“Functionality and style,” is how artist L. Kasimu Harris would describe his joint exhibit, “A New Cool,” at Southside Gallery. The reception for this exhibit is tonight from 5-8 p.m. The gallery is showcasing this art until Nov. 2.
Both artists will attend the reception, and it is open to the public.
Harris is accompanied by his friend and colleague Vitus Shell for this joint exhibit. Both are visual artists from Louisiana and use the South in their art to convey their experiences as African Americans. The two met in graduate school at Ole Miss in 2005 and have been collaborating since.
Harris and Shell both use their art to address problems within their community and depict non-stereotypical members within their community as what they perceive as “A New Cool.”
“We have all of these stereotypes that exist,” Shell said. “And black folks can only be so many people, we can only be these three things. You know, and I think that’s a problem that exists and with my work I tried to expand that narrative.”
Harris and Shell’s art differ in the media they use. Harris uses photography, while Shell creates mixed media pieces through paints and collages.
The exhibit name, “A New Cool,” is inspired by Christian Scott’s jazz piece.
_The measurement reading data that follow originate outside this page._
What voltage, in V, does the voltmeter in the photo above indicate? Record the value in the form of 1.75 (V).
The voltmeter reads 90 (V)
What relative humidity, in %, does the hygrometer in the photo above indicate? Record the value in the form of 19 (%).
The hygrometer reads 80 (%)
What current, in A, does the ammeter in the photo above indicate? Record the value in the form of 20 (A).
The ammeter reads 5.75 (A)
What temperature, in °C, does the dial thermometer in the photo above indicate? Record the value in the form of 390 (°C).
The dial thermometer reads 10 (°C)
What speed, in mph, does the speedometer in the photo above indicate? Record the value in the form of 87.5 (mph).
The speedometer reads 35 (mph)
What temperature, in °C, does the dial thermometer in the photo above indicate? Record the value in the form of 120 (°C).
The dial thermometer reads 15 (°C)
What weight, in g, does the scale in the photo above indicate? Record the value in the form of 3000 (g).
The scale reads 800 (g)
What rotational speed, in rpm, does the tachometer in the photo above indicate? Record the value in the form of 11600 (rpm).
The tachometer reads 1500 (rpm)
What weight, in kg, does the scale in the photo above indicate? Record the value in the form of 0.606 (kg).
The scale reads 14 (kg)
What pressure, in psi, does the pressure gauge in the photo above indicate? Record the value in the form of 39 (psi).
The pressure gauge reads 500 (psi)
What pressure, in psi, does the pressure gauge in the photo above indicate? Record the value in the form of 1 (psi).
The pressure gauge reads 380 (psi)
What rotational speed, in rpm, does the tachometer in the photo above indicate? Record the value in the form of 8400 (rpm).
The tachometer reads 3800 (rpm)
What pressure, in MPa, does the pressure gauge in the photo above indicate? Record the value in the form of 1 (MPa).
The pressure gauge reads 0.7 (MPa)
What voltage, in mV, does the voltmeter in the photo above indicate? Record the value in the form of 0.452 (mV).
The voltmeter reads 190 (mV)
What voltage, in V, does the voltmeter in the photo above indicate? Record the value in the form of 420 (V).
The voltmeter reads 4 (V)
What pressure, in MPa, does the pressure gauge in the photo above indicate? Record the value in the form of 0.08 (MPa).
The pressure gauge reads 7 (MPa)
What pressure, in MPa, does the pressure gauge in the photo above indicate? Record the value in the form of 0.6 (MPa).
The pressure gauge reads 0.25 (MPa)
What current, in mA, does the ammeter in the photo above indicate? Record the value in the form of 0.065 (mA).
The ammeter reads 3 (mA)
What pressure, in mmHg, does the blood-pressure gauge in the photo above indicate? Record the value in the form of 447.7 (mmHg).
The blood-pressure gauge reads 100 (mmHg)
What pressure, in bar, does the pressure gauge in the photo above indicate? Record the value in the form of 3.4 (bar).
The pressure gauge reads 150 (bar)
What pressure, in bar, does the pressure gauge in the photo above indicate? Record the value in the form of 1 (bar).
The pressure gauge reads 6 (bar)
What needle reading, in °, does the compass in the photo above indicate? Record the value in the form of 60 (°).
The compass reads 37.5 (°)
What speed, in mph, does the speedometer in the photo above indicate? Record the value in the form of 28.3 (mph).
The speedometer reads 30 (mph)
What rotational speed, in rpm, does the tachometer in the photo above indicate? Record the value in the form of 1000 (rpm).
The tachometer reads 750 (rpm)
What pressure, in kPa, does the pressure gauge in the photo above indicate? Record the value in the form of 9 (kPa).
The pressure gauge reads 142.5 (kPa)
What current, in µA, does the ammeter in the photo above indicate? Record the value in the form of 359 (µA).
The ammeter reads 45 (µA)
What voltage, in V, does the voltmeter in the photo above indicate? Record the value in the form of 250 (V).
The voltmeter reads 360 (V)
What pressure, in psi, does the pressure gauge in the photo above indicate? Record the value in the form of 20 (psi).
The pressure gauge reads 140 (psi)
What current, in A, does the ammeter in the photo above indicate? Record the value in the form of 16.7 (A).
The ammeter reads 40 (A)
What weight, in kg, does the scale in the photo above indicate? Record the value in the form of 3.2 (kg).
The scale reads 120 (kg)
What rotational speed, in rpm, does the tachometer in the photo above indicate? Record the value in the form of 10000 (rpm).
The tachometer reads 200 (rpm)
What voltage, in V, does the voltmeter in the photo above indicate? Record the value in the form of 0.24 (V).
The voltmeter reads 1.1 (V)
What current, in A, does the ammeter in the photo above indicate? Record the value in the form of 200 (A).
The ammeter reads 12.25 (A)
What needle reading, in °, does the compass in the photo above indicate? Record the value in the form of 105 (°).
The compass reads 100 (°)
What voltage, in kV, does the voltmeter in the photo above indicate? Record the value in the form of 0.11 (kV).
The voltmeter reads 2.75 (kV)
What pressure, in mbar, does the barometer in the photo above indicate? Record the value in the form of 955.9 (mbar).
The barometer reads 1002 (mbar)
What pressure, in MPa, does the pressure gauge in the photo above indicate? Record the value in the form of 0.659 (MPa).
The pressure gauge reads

Harris and Shell took inspiration from this song for the collection because of the music’s nature. The “New Cool” being demonstrated through the art and music are what the duo described as pushing narratives and ideas of their community.
“That’s our kind of goal and what we’re doing without work,” Shell said. “Still dealing with the black experience, dealing with issues in the black community, but kind of like dealing with them in a new way.”
Harris and Shell hope that their exhibit will draw college students as well as locals to encourage them to challenge their narratives and read between the lines. Shell said that his art’s goal is to play with things people often don’t realize, but are a part of everyone’s lives. Harris wants the art to challenge the audience’s comfort zones.
“Some of it may be subtle, some of it may be indirect in my challenging of that narrative,” Harris said. “So it may look like a pretty picture. I believe, particularly within my artistic practice, that sometimes things that are communicated with a shout is sometimes with a whisper. It’s really about challenging that whole narrative. That dichotomous relationship that America has to blackness.”
Despite this not being the artists first return back to Oxford, it is their first time showing an exhibit at Southside together. Both artists have shown at the gallery during graduate school and frequently together outside of Mississippi. Harris commented that he occasionally revisits his alma mater for work or for events.
Shell described showing members of the black community as being elegant and unbothered, which the duo is stressing through their art.
This exhibit will be shown again next year in New Orleans.